Man has yet to invent the perfect car. But with Supercover, you can drive confident in the knowledge that you’re covered by the best back-up service offered by any of the world’s motor manufacturers.”
The tag line for the ad is this “Supercover – because the best cars deserve the best back up”. Surely, one might ask, why the best cars need much back up at all?

It’s natural enough that Leyland Cars would imply other manufacturers’ cars are going to be prone to severe mechanical problems. So, the cars shown are the Fiat 131, VW Scirocco, Volvo 244, Citroen 2CV, Ford Fiesta, Datsun 100A and the Vauxhall Chevette. Here’s the oddest bit. The one BL car chosen – for modesty’s sake? – is not the Austin Maxi (the bane of my own father’s motoring life at some awful point in the late 70s) or the Morris Marina or MG Midget.
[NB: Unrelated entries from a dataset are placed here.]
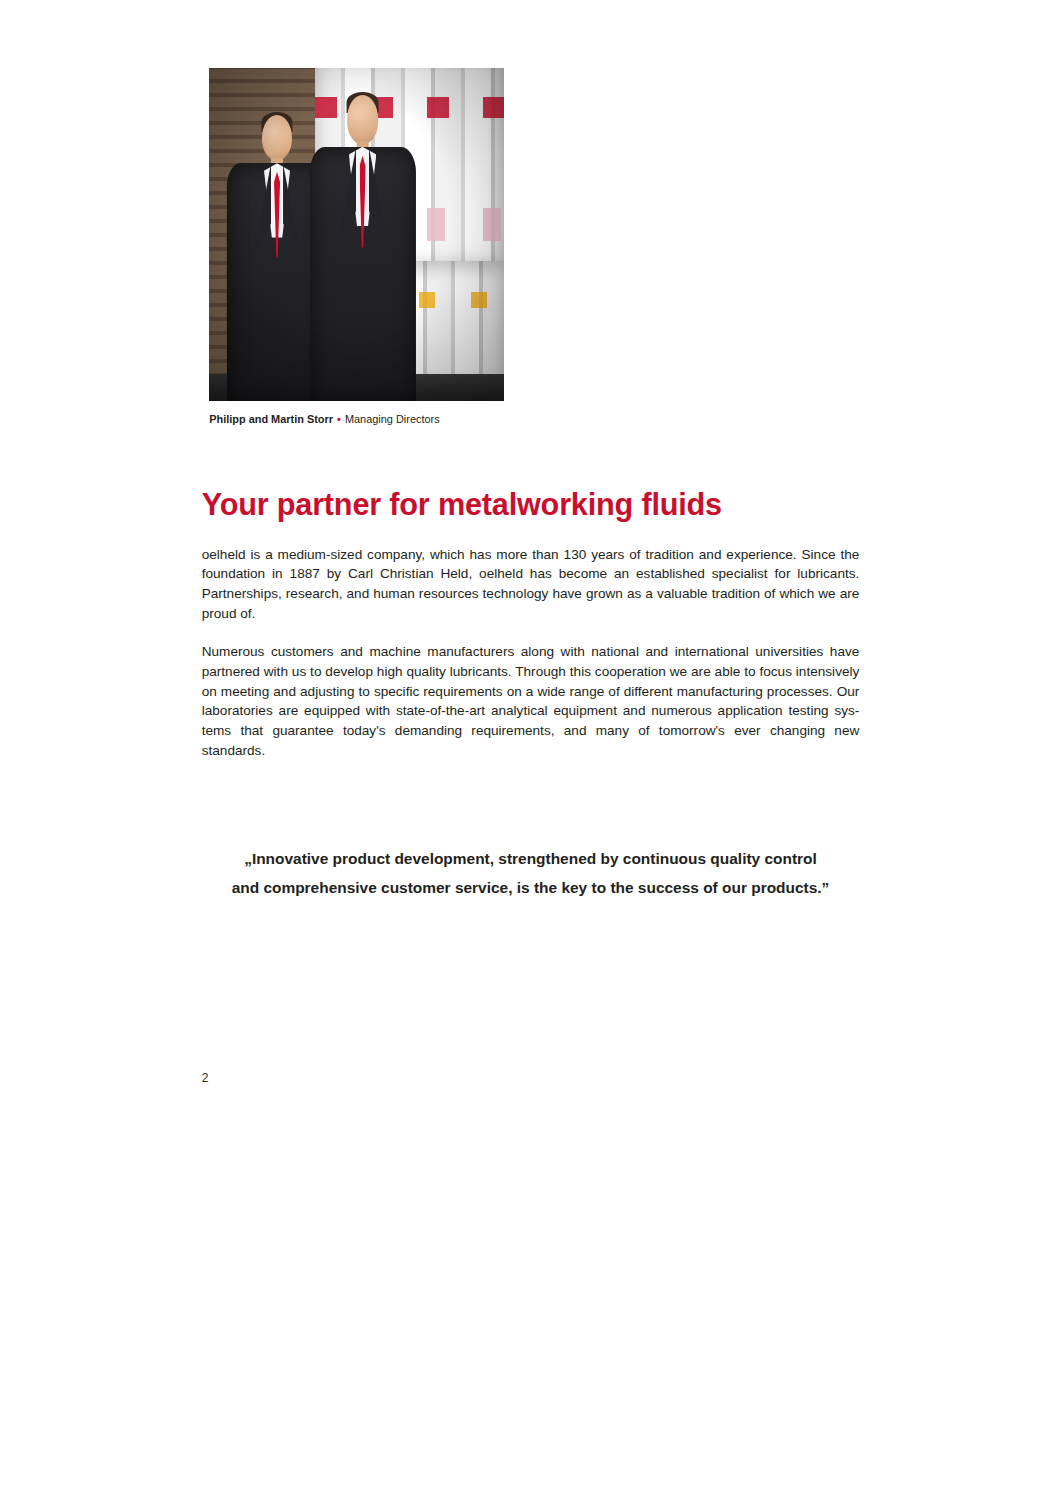Philipp and Martin Storr • Managing Directors
Your partner for metalworking fluids
oelheld is a medium-sized company, which has more than 130 years of tradition and experience. Since the foundation in 1887 by Carl Christian Held, oelheld has become an established specialist for lubricants. Partnerships, research, and human resources technology have grown as a valuable tradition of which we are proud of.
Numerous customers and machine manufacturers along with national and international universities have partnered with us to develop high quality lubricants. Through this cooperation we are able to focus intensively on meeting and adjusting to specific requirements on a wide range of different manufacturing processes. Our laboratories are equipped with state-of-the-art analytical equipment and numerous application testing systems that guarantee today's demanding requirements, and many of tomorrow's ever changing new standards.
„Innovative product development, strengthened by continuous quality control
and comprehensive customer service, is the key to the success of our products.”
2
It’s the summit of Leyland car’s range, the Jaguar XJ-6. Sure, the Jaguar actually was fabulously unreliable. Appalling industrial relations marked 1977, meaning a casually engineered car was assembled with strategies borrowed from the manuals of industrial sabotage. You’d think that Leyland would do its utmost to keep Jaguar’s problems out of readers’ minds.
Why did they do it? Leyland Cars’ selection of the Jaguar as the sole representative of its range was possibly carelessness. More likely it was a malicious slight, a reflection of the bitter internal rivalries that ensured Leyland Cars needed to take out two page ads to reassure customers concerned about the when not the if of their Leyland car’s incapacitation.
In addressing the customers’ worries, this ad nicely reminded readers that Leyland Cars were indeed carelessly made and shoddily engineered rather than providing reassurance. Two own goals in one two page spread.

Strangely, I remember that ad. But I never read it properly until today and somehow thought it meant that you could purchase Supercover for any make of car. A stupid thought really – did Leyland mechanics really want other people’s problems as well as their own? It is extraordinarily inept in its message, but my reading of it now is that the Jaguar is in there as a sporting gesture (hey, even we aren’t perfect!). If I can make out the clumsy gremlin by the XJ6 s/he is puncturing the tyre which, of course, is not a shortcoming of the car. But if it’s taken me nearly 40 years to work it out, it certainly seems to be another shot in the foot (tyre) for Leyland. I tend to fall in with Richard’s conspiracy theory as to why Jaguar was chosen though, alternatively, I’ve been visiting an XJ40 owners website recently and it occurs that they might have chosen Jaguar because their owners tend to always be so easy-going and free of paranoia that they would never have taken offense at the inclusion.